Common Market nations, concerned that cheaper oil prices give U.S. chemical companies an unfair price advantage in their home markets, are considering new protectionist trade measures for chemicals.
To stave off dwindling profits and spiraling unemployment, some of the nine member-nations are pushing for trade protections against the United States, specifically antidumping measures against two major American chemical companies, Cyanamid Corp. and Dow Badische, by yearend.
Common Market officials will be in Washington next week to discuss with the Carter administration what they consider an artificial advantage U.S. chemical companies enjoy in European markets, particularly those firms in synthetic fibers and plastics, because of regulated oil prices in the United States. Petroleum is the basis for many chemical processes.
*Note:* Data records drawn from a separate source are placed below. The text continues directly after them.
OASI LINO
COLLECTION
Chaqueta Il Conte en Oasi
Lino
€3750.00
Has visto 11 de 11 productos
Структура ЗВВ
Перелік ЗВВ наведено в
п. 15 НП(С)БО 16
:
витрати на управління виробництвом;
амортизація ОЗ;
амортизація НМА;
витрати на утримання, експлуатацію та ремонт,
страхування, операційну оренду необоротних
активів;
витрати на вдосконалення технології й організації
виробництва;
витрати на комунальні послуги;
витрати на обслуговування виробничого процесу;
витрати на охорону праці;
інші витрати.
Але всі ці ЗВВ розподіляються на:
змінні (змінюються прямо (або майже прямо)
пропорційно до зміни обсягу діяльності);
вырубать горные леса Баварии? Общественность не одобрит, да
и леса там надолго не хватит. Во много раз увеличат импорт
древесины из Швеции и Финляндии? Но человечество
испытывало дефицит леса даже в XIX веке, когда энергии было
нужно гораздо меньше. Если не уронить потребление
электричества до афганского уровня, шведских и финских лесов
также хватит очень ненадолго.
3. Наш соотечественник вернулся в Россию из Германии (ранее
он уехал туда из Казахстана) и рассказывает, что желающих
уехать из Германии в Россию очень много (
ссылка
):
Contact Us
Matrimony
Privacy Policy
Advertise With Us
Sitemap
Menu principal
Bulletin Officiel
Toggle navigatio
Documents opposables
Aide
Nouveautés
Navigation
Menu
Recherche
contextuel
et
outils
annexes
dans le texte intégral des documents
Oil price controls, which mean cheaper supplies of oil to American industry than are available to Europeans, distort competition between the Common Market and the United States in the chemical sector, European officials said. The European Economic Community's industrial affairs policy director, Etienne Davignon, said in New York last month that the "artificially low" U.S. oil prices are "an indirect subsidy to U.S. petro-chemicals."
According to one EEC trade official, U.S. exports in some product lines have increased "by as much as 400 percent" over the past year in certain regions of Europe. And industry sources in Europe expect American chemical companies to intensify their efforts here to offset declining demand domestically.
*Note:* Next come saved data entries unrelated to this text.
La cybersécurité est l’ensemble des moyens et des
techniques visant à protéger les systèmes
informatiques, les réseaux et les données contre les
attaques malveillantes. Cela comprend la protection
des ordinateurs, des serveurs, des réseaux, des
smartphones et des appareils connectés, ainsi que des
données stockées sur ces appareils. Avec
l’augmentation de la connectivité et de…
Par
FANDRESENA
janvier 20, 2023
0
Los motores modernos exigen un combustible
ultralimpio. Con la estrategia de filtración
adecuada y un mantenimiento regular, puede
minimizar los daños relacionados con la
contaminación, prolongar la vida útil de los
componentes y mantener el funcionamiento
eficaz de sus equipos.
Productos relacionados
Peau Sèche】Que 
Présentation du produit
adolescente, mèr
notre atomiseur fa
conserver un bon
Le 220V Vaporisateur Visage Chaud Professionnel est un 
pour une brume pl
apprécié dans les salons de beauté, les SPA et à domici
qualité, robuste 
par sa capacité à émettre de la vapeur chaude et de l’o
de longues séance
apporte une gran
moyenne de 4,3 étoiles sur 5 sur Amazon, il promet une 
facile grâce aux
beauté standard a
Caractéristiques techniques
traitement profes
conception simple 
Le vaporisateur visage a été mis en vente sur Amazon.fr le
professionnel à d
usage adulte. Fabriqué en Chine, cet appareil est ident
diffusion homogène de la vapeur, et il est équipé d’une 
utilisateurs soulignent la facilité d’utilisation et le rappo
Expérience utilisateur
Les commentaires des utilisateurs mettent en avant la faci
EEC officials, expecting the U.S. response to the delegation next week to be limited, are studying other means of attempting to offset chemical imports in the EEC. Besides the anti-dumping efforts, these measures are thought to include invoking international trade rules against American chemical imports and possibly calling for direct curbs.
Analysts' here expect Italian and British governments to support such moves strongly because their petro-chemical industries have been hit most directly by increased U.S. exports.
The other EEC countries, however, are likely to be cautious, not wanting to jeopardize the crucial concluding phase of the multilateral trade negotiations aimed at liberalizing trade policy.
In fact, many European policy-makers would be surprised if the EEC took it upon itself to wage "chemical warfare" against the United States and thus potentially compromise a global trade package that has taken almost a decade to piece together.
And the EEC has not strengthened its position by spending most of the year criticizing the United States for failing to implement the MTN package while not doing so itself.
There appars to be little doubt that the European chemical companies view the situation with American firms as a crisis. According to a confidential memo, the Common Market's leading firms warn that "plant closures cannot be ruled out" as a result of import pressure.
The European complaint was supported by some of the most influential corporate names in the European chemical industry, including Bayer and Hoechst of West Germany and Cortaulds of the United Kingdom.